Par quelle illusion m’oses-tu consulter ?
Si tu démens tes yeux, croiras-tu mon suffrage ?
Et ne peux-tu sans moi connaître son visage ?
Tu l’as vu tant de fois, au milieu des combats,
Montrer, à tes périls, ce que pesoit son bras,
Et l’épée à la main, disputer en personne,
Contre tout ton bonheur, sa vie et sa couronne.
Si tu cherches une aide[1] à traiter d’imposteur
Un roi qui t’a fermé la porte de mon cœur,
Consulte Garibalde, il tremble à voir son maître :
Qui l’osa bien trahir l’osera méconnoître ;
Et tu peux recevoir de son mortel effroi
L’assurance qu’enfin tu n’attends pas de moi.

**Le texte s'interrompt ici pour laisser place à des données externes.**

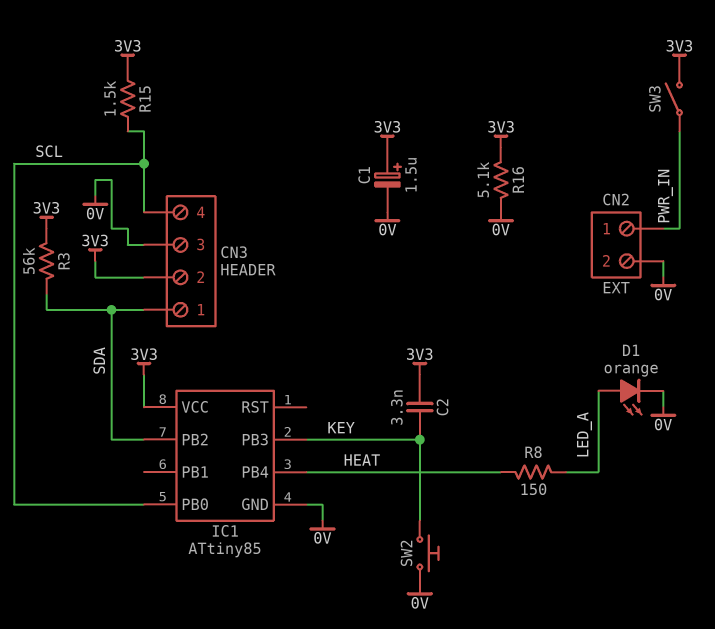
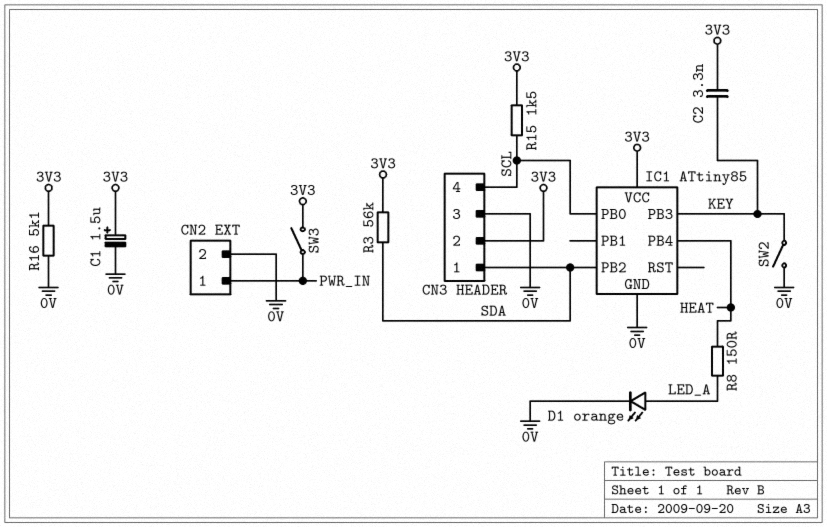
SW2: button (0V, KEY) -> switch (0V, KEY)

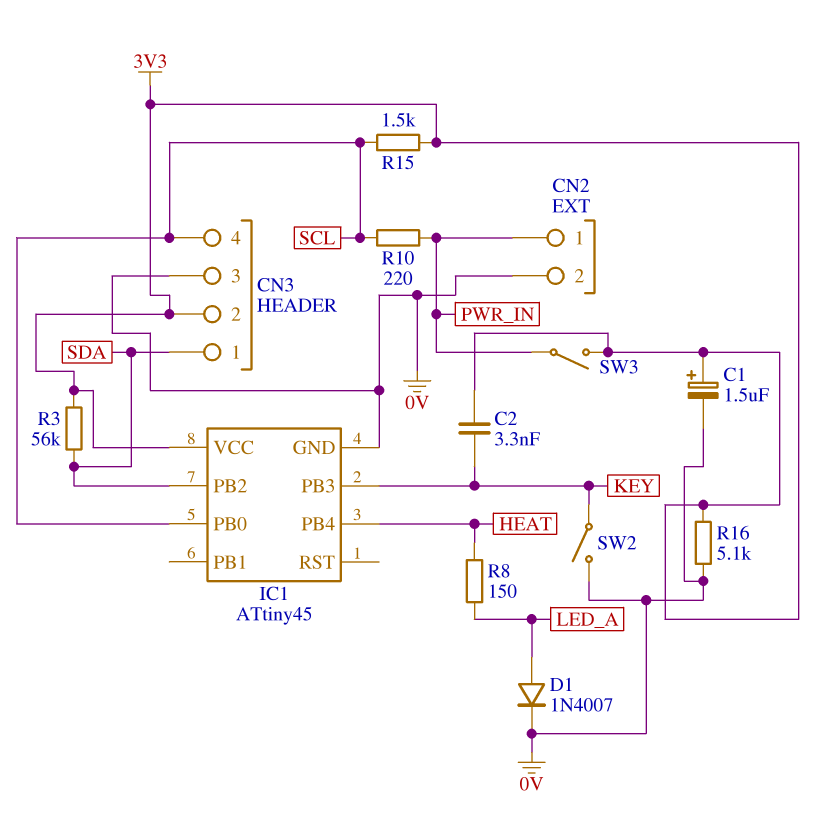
D1: LED orange (A LED_A, K 0V) -> diode 1N4007 (A LED_A, K 0V)
IC1: ATtiny85 -> ATtiny45
R10: none -> 220 (PWR_IN, SCL)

Un service si haut veut une âme plus basse ;
Et tu sais…
Sous l’espoir de jouir de ma perplexité,
Vous cherchez à me voir l’esprit inquiété ;
Et ces discours en l’air que l’orgueil vous inspire
Veulent persuader ce que vous n’osez dire,
Brouiller la populace, et lui faire après vous
En un fourbe impudent respecter votre époux.
Poussez donc jusqu’au bout, devenez plus hardie :
Dites-nous hautement…
Il ne peut être ici que ce que tu voudras :
Tes flatteurs en croiront ce que tu résoudras.
Je n’ai pas pour t’instruire assez de complaisance ;
Et puisque son malheur l’a mis en ta puissance,
- ↑ Les anciennes éditions, de 1660-1692, donnent une aide, au féminin. Celle de Voltaire (1764) porte un aide.